Data for review

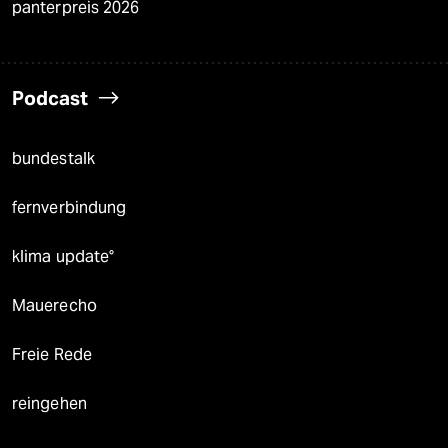
panterpreis 2026
Podcast
bundestalk
fernverbindung
klima update°
Mauerecho
Freie Rede
reingehen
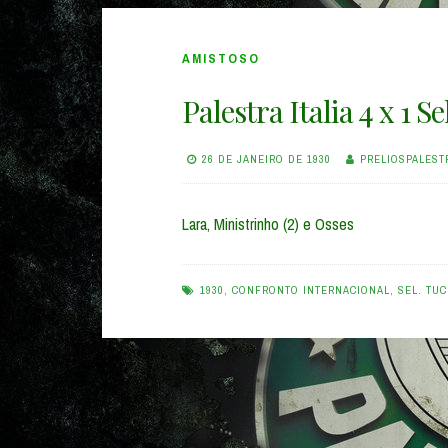
AMISTOSO
Palestra Italia 4 x 1 
26 DE JANEIRO DE 1930
PRELIOSPALEST
Lara, Ministrinho (2) e Osses
1930
,
CONFRONTO INTERNACIONAL
,
SEL. TU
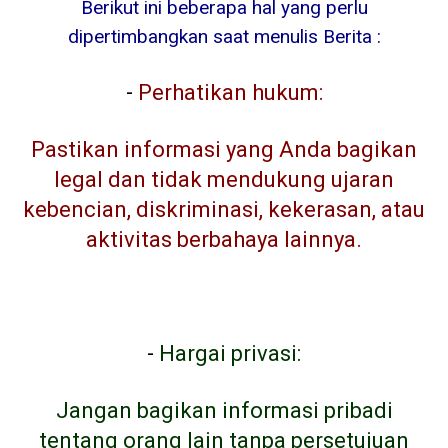
Berikut ini beberapa hal yang perlu
dipertimbangkan saat menulis Berita :
-
Perhatikan hukum:
Pastikan informasi yang Anda bagikan
legal dan tidak mendukung ujaran
kebencian, diskriminasi, kekerasan, atau
aktivitas berbahaya lainnya.
-
Hargai privasi:
Jangan bagikan informasi pribadi
tentang orang lain tanpa persetujuan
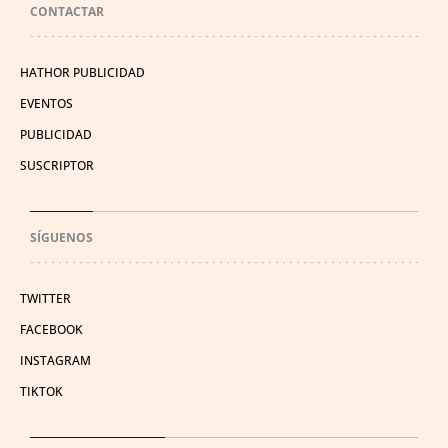
CONTACTAR
HATHOR PUBLICIDAD
EVENTOS
PUBLICIDAD
SUSCRIPTOR
SÍGUENOS
TWITTER
FACEBOOK
INSTAGRAM
TIKTOK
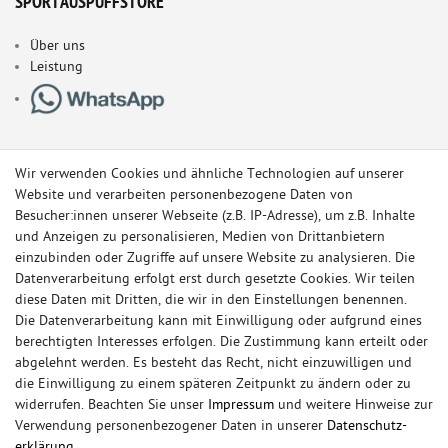
SPORTAUSPUFFSTORE
Über uns
Leistung
Wir verwenden Cookies und ähnliche Technologien auf unserer
Website und verarbeiten personenbezogene Daten von
Besucher:innen unserer Webseite (z.B. IP-Adresse), um z.B. Inhalte
und Anzeigen zu personalisieren, Medien von Drittanbietern
einzubinden oder Zugriffe auf unsere Website zu analysieren. Die
Datenverarbeitung erfolgt erst durch gesetzte Cookies. Wir teilen
diese Daten mit Dritten, die wir in den Einstellungen benennen.
Die Datenverarbeitung kann mit Einwilligung oder aufgrund eines
berechtigten Interesses erfolgen. Die Zustimmung kann erteilt oder
© Copyright 2026 Sportauspuff-Store.de - Alle Rechte vorbehalten.
abgelehnt werden. Es besteht das Recht, nicht einzuwilligen und
Preisangaben inkl. gesetzlicher MwSt. und zzgl. Versandkosten
die Einwilligung zu einem späteren Zeitpunkt zu ändern oder zu
widerrufen. Beachten Sie unser
Impressum
und weitere Hinweise zur
Das Internetportal für Sportendschalldämpfer, Komplettanlagen,
Verwendung personenbezogener Daten in unserer
Daten­schutz­
Rennsportanlagen, Sportendrohre, Universalteile, Fächerkrümmer,
erklärung
.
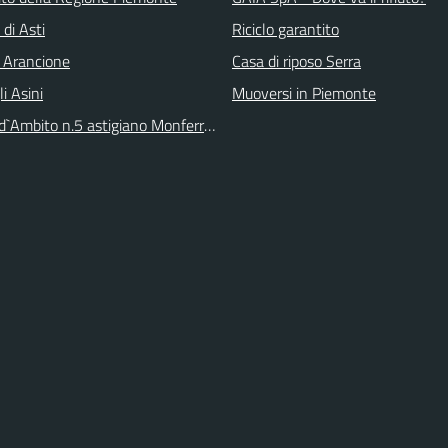
 di Asti
Riciclo garantito
 Arancione
Casa di riposo Serra
li Asini
Muoversi in Piemonte
 d`Ambito n.5 astigiano Monferrato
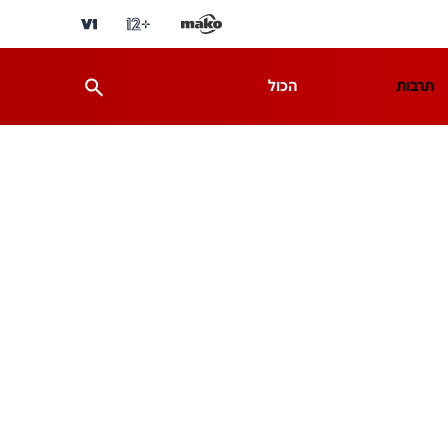
תרבות
הכול
ת
מדע וסביבה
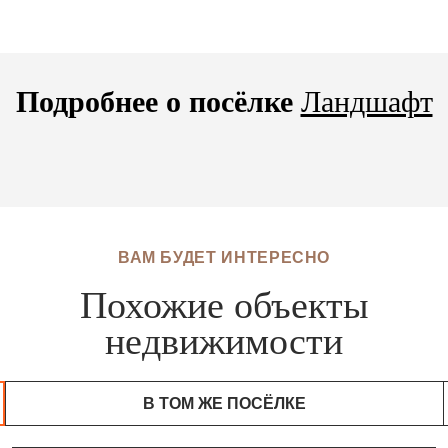
Подробнее о посёлке
Ландшафт
ВАМ БУДЕТ ИНТЕРЕСНО
Похожие объекты
недвижимости
В ТОМ ЖЕ ПОСЁЛКЕ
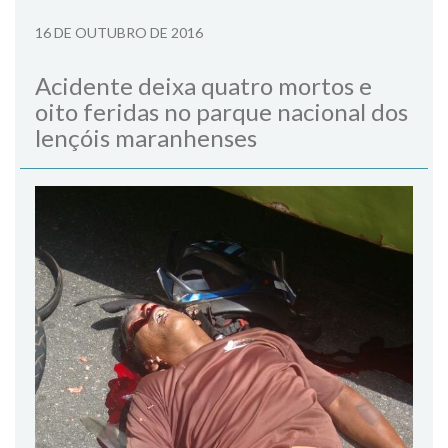
16 DE OUTUBRO DE 2016
Acidente deixa quatro mortos e
oito feridas no parque nacional dos
lençóis maranhenses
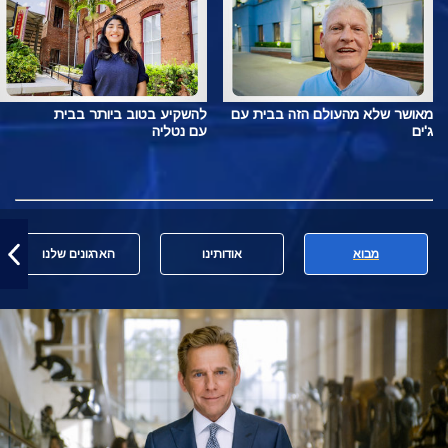
מאושר שלא מהעולם הזה בבית עם
להשקיע בטוב ביותר בבית
ג'ים
עם נטליה
מבוא
אודותינו
הארגונים שלנו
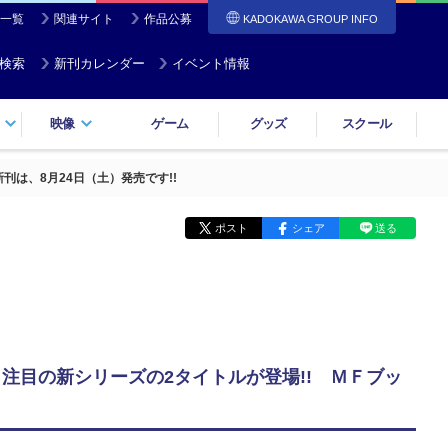
一覧
関連サイト
作品公募
KADOKAWA GROUP INFO
検索
新刊カレンダー
イベント情報
映像
ゲーム
グッズ
スクール
は、8月24日（土）発売です!!
ポスト
シェア
送る
注目の新シリーズの2タイトルが登場!! ＭＦブッ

Action item
Which of the lines in the data contain the string "Cookies"? Return each one.

Result of the exercise
Wir verwenden Cookies und ähnliche Technologien auf unserer
Datenverarbeitung erfolgt erst durch gesetzte Cookies. Wir teilen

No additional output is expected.